BAFLineDP: Code Bilinear Attention Fusion Framework for Line-level Defect Prediction

This paper has been accepted in proceedings of the 31st international conference on software analysis, evolution and reengineering (SANER 2024).

Environment Setup

Python Environment Setup

The implementation codes are running in the following environment setups.

  • python == 3.9.13
  • pytorch == 1.12.1
  • numpy == 1.23.2
  • pandas == 1.5.3
  • transformers == 4.20.1
  • joblib == 1.2.0
  • more-itertools == 9.1.0
  • rdkit == 2023.3.1
  • scikit-learn == 1.1.2
  • tqdm == 4.64.1

R Environment Setup

Download the following packages: tidyverse, gridExtra, ModelMetrics, caret, reshape2, pROC, effsize, and progress.

Experiment

Experimental Setup

The following parameters are used to train our BAFLineDP model.

  • batch_size = 16
  • num_epochs = 10
  • embed_dim = 768
  • gru_hidden_dim = 64
  • gru_num_layers = 1
  • bafn_hidden_dim = 256
  • dropout = 0.2
  • lr (learning rate) = 0.001

Code Preprocessing

Download the datasets from the github_url and keep them in datasets/original/.

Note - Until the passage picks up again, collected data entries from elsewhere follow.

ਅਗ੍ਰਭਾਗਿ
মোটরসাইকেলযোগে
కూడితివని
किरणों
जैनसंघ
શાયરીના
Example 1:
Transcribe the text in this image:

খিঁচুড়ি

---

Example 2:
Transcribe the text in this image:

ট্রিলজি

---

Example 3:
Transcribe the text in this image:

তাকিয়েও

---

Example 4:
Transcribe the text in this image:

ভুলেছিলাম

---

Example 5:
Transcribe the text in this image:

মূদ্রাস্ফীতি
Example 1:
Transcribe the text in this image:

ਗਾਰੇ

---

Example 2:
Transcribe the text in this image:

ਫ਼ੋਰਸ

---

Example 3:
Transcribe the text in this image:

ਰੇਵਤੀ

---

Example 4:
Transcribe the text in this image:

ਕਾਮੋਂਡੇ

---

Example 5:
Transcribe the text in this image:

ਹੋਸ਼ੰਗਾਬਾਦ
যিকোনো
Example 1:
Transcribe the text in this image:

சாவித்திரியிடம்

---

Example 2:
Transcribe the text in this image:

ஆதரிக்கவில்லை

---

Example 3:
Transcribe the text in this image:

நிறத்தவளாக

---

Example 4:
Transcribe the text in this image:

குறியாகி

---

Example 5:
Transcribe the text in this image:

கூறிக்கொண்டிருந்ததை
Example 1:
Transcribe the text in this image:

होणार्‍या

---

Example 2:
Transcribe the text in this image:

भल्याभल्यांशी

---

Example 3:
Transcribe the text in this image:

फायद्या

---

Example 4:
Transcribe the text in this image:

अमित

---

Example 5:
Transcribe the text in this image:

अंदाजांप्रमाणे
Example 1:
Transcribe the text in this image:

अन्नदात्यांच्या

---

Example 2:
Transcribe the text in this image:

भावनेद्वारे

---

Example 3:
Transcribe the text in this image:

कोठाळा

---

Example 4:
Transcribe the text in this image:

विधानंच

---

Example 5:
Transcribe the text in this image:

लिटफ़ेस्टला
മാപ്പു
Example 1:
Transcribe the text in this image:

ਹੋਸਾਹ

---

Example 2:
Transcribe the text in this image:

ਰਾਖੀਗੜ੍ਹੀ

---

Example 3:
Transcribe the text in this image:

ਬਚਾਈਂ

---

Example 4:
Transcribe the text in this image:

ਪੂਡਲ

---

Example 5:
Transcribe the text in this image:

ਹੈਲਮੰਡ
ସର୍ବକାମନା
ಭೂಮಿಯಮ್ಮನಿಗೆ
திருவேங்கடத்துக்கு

Run the following command to prepare data for model training. The output will be stored in datasets/preprocessed_data/.

python code_preprocessing.py

BAFNLineDP Model Training

To train BAFNLineDP model for each project, run the following command. The trained models will be saved in output/model/BAFLineDP/, and the loss will be saved in output/loss/BAFLineDP/.

python train_model.py

Prediction Generation

To make a prediction within software projects, run the following command.

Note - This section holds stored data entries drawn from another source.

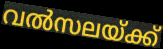
വൽസലയ്ക്ക്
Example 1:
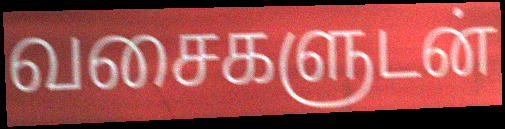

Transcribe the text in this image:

வசைகளுடன்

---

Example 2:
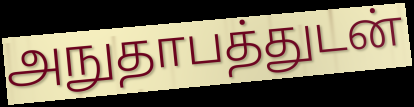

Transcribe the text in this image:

அநுதாபத்துடன்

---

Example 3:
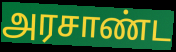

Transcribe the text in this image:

அரசாண்ட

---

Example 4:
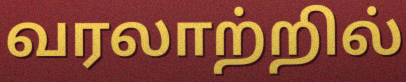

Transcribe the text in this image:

வரலாற்றில்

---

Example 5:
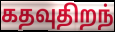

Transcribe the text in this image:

கதவுதிறந்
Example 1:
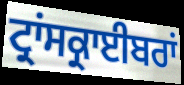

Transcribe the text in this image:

ਟ੍ਰਾਂਸਕ੍ਰਾਈਬਰਾਂ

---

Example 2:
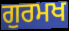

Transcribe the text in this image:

ਗੁਰਮਖ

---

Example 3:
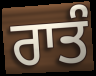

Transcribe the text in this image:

ਰਾਤੰ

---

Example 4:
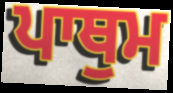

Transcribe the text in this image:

ਪਾਥੁਮ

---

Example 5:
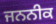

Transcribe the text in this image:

ਜਨਨੀਕ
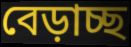
বেড়াচ্ছ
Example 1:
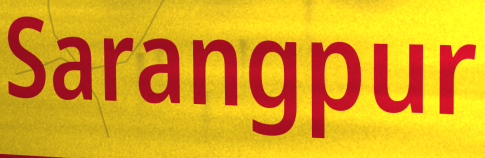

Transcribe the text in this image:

Sarangpur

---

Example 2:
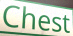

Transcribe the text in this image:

Chest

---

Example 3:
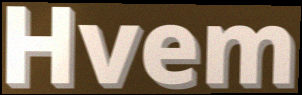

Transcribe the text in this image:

Hvem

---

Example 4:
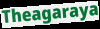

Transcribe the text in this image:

Theagaraya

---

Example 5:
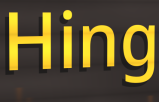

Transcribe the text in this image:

Hing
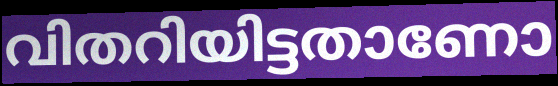
വിതറിയിട്ടതാണോ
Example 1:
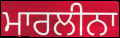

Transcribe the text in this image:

ਮਾਰਲੀਨਾ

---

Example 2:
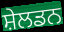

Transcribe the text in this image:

ਸ਼ੇਲਡਨ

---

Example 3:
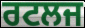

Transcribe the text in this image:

ਰਟਲਜ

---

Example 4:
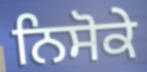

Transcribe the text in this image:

ਨਿਸੋਕੇ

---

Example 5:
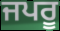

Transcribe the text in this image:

ਜਪਰੂ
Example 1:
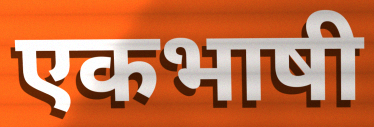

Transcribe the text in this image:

एकभाषी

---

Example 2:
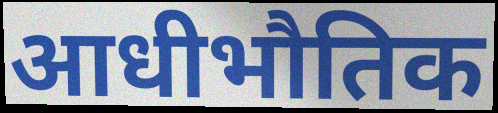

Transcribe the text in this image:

आधीभौतिक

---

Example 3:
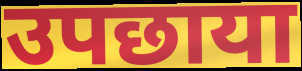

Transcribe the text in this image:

उपछाया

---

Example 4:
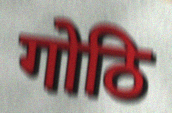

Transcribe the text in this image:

गोठि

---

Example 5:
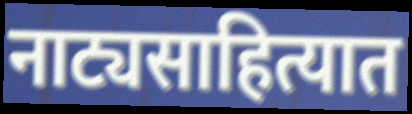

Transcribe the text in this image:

नाट्यसाहित्यात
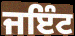
ਜਇੰਟ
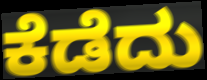
ಕೆಡೆದು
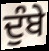
ਦੁੰਬੇ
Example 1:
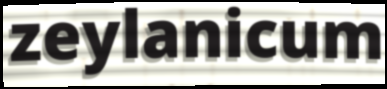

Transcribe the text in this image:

zeylanicum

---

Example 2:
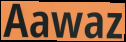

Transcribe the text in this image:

Aawaz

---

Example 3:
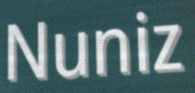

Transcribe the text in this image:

Nuniz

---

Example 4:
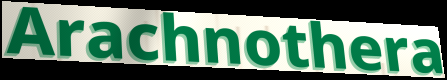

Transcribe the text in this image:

Arachnothera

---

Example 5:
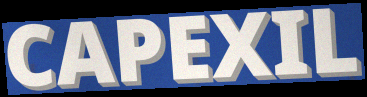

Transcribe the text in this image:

CAPEXIL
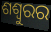
ଶଶ୍ୱୁରର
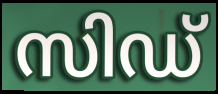
സിഡ്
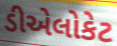
ડીએલોકેટ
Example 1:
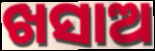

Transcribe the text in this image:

ଖସାଅ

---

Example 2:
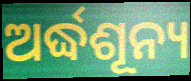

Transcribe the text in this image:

ଅର୍ଦ୍ଧଶୂନ୍ୟ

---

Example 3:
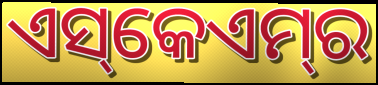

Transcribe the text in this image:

ଏସ୍‌କେଏମ୍‌ର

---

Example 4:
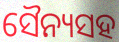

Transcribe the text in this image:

ସୈନ୍ୟସହ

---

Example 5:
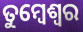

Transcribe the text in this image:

ତୁମ୍ବେଶ୍ଵର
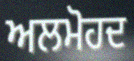
ਅਲਮੋਹਦ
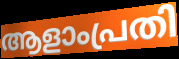
ആളാംപ്രതി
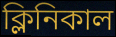
ক্লিনিকাল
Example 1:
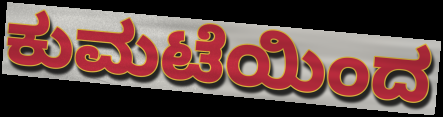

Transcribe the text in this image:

python generate_within_prediction.py

The generated outputs of within-prediction are stored in output/prediction/BAFLineDP/within-release/.

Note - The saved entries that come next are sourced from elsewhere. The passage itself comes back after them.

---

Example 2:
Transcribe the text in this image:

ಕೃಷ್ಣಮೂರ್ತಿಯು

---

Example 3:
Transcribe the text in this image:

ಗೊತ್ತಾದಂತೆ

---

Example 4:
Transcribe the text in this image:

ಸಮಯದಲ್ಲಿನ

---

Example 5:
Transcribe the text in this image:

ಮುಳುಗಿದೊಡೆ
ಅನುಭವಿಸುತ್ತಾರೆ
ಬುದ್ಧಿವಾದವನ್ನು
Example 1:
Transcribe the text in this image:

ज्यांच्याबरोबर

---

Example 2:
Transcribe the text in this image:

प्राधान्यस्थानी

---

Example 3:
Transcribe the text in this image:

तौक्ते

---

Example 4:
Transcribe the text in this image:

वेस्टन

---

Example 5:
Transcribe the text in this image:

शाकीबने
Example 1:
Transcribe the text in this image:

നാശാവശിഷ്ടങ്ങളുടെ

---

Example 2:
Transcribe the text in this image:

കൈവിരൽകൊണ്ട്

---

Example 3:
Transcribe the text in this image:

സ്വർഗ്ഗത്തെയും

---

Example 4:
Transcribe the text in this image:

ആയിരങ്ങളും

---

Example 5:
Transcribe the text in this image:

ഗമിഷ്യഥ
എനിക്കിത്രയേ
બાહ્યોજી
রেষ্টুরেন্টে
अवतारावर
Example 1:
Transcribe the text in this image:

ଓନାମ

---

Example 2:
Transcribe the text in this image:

To make a prediction across software projects, run the following command.

python generate_cross_prediction.py

The generated outputs of cross-prediction are stored in output/prediction/BAFLineDP/cross-release/.

Get the Evaluation Results

To obtain file-level and line-level defect prediction results within WPDP and CPDP scenarios, you need to set the absolute working path for the script to run first, and then execute the following command.

Rscript  get_results.R

The results are stored in output/result/BAFLineDP/.